882 poèmes PNUKS (…) poèmes à répéter 49 fois si le ton­nerre gronde ou si des chiens de l’enfer passent à l’attaque (…) 12 poèmes croustil­lants et intimes d’Anton Nijkov Pro­pos pour dire aux chèvres que je les aime même si elles n’ont rien à dire 

Objet inclass­able, génial, L’Existence galope dans les cer­cles des vérités qui nais­sent des con­fla­gra­tions du chaos. Dans une épopée fausse­ment russe, dans la ful­gu­rance de poèmes qui brassent le sens et son au-delà, il est ques­tion de morts, de chèvres, de chiens, de sor­tilèges con­tre les chiens, de la soupe pri­mor­diale du vivant, des mots qui mor­dent la mort et lui font ren­dre l’âme. Dans le mag­ma de la sen­so­ri­al­ité d’Anton Nijkov, les peurs, les rêves de l’enfant éter­nel se font enten­dre. La ques­tion tarau­dante est moins celle du « com­ment vivre ? » ou du « pourquoi vivre ? » que celle d’un pari pour sa con­tin­u­a­tion assurée par la seule généra­tion du dire et de l’écrire. « Je dis et j’écris pour résis­ter aux chiens. Aux désirs des chiens. Pour ne pas être rayé de la carte. Tant que Je dis et écris, je reste mobile ». Aède machi­nant une langue-vie à coups de mantras, de refon­da­tion des bases de la pen­sée et de la per­cep­tion, Anton/Vincent plantent des « poèmes patates », des « vérités vraies » et des « vérités fauss­es » sur les morts, sur les ovins, les bovins, les caprins, des « poèmes con­fi­dences », des « poèmes générat­ifs ». Une manière de remon­ter vers l’avant-langage, vers la nuit stel­laire de l’in-fans et de babélis­er une plu­ral­ité de voix en un plan d’énonciation imper­son­nel et molécu­laire.   

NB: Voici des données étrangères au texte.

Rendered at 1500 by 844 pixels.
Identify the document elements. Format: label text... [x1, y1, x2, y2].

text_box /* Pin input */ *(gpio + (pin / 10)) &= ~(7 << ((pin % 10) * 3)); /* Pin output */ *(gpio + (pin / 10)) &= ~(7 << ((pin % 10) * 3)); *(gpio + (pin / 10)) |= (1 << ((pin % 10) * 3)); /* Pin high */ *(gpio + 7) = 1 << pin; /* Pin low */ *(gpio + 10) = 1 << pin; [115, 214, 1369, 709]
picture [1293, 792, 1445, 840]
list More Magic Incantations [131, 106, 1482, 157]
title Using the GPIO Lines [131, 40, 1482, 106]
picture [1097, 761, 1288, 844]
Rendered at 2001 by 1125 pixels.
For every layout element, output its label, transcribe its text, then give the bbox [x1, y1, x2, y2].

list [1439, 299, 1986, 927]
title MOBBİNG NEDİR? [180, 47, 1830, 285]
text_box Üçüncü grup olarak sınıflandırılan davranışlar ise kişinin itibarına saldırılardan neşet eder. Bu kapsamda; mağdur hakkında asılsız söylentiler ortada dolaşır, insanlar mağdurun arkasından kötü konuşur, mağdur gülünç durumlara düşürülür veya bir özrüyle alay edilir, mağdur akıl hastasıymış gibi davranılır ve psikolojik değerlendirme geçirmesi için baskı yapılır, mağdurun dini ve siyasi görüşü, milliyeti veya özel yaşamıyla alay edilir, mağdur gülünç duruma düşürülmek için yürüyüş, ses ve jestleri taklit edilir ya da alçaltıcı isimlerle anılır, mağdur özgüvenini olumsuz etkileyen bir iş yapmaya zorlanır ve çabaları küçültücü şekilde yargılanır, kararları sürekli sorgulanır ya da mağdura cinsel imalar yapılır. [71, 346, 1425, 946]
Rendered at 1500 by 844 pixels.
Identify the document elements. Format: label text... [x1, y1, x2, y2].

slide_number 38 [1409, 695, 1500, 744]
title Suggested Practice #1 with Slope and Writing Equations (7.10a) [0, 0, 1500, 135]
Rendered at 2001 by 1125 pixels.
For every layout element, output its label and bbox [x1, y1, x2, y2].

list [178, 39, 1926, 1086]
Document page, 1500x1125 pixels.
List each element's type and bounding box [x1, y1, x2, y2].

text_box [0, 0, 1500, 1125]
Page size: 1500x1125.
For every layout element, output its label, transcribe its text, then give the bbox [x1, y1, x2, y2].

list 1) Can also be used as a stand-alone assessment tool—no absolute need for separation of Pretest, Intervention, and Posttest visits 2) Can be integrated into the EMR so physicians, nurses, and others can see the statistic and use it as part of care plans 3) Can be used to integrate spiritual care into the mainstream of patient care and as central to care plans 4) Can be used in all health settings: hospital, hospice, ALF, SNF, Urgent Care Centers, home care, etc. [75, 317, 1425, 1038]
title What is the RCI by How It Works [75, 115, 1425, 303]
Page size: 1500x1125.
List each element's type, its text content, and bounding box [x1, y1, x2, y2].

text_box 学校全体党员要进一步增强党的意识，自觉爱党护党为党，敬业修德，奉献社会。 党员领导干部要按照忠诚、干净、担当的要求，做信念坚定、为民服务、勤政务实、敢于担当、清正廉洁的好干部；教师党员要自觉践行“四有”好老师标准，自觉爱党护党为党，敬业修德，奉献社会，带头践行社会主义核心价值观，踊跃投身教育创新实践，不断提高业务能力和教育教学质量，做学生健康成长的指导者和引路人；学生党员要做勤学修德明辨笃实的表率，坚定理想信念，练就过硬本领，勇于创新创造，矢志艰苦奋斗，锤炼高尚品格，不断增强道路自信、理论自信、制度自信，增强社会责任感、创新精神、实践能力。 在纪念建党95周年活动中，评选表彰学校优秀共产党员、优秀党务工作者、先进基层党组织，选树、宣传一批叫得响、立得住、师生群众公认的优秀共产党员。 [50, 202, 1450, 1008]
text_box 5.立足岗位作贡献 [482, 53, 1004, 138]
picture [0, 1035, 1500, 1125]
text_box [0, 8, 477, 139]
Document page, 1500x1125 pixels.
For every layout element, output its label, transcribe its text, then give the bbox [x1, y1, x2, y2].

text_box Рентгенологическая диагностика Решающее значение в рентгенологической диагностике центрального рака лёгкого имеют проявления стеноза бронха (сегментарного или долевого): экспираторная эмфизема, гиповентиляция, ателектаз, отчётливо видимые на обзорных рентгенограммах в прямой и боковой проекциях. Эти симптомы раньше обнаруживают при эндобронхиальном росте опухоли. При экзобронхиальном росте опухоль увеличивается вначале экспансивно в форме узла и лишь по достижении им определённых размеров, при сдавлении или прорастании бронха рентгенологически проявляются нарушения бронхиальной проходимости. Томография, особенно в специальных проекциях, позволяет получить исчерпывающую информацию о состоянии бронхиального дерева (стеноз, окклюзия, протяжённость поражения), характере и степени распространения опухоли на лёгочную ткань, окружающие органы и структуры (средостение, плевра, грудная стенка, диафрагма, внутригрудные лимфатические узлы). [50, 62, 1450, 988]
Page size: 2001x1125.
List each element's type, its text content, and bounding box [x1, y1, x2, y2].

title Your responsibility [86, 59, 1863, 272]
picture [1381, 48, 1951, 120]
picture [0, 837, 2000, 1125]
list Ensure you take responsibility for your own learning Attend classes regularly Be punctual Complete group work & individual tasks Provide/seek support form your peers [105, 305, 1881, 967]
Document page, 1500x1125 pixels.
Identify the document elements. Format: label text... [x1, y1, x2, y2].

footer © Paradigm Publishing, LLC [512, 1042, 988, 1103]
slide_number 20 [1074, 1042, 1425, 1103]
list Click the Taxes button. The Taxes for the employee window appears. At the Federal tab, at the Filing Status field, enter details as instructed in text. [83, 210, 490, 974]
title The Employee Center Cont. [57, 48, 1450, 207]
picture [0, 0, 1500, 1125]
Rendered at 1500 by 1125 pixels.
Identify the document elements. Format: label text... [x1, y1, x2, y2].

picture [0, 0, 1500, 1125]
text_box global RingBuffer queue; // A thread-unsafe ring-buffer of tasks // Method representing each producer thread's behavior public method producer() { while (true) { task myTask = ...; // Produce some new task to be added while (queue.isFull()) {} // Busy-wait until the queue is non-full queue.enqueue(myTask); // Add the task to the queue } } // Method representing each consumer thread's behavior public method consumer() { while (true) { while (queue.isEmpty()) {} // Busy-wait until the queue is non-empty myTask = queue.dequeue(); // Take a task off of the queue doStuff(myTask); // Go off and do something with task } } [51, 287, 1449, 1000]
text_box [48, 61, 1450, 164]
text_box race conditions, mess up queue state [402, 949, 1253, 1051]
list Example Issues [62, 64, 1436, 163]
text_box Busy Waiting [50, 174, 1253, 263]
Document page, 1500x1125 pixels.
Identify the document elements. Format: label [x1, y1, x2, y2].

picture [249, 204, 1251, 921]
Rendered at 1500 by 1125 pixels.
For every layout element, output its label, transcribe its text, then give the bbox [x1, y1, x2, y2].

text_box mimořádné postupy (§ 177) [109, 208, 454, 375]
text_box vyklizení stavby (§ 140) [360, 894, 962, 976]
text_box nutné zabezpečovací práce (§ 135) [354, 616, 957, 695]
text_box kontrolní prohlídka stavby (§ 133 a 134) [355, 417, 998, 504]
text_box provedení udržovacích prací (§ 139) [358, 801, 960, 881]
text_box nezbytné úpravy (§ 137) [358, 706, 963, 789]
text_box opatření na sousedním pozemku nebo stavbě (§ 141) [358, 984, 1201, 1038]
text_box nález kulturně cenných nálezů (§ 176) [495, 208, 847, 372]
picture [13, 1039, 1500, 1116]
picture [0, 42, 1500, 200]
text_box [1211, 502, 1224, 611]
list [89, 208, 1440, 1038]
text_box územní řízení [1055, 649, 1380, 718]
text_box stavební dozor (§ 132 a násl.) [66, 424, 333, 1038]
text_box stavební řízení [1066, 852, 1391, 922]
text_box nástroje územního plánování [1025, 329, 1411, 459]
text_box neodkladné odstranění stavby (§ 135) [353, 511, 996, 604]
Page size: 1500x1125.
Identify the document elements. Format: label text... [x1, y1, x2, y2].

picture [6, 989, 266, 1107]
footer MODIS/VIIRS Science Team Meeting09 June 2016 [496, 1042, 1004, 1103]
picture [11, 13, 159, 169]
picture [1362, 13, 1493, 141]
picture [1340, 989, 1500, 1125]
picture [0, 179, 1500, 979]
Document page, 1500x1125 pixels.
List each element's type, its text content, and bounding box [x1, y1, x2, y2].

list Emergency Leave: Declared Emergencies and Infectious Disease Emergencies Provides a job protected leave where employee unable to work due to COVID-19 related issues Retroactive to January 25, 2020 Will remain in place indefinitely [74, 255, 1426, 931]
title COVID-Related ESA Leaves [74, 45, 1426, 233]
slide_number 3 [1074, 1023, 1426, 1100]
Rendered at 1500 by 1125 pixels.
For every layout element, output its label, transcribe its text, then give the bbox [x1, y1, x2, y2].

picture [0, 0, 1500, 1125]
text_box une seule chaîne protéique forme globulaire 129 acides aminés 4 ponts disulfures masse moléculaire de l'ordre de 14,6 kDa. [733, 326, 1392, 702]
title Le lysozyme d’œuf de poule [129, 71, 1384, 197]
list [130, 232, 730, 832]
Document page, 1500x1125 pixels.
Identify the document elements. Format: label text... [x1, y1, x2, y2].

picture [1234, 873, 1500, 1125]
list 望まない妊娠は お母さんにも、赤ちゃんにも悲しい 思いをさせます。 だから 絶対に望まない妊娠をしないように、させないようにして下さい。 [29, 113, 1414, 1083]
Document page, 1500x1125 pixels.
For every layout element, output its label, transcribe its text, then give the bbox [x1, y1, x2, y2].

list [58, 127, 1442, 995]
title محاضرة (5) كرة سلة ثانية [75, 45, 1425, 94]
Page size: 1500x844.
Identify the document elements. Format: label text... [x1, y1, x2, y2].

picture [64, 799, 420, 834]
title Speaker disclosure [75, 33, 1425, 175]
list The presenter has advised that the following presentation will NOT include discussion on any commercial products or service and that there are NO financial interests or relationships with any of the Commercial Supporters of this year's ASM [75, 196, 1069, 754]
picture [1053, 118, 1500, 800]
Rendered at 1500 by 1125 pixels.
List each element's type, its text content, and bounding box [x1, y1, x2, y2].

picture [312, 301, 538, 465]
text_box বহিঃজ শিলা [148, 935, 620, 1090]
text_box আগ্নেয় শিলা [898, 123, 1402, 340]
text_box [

Vin­cent Tholomé délivre l’art poé­tique de ce qui l’emprisonne, des faux-sem­blants et nous offre une créa­tion sidérante qui fait sor­tir l’existence de la langue hors de ses gonds. Un Trac­ta­tus illogi­co-punko-philo­soph­i­cus. Éblouis­sant. Sidérant et sidéral.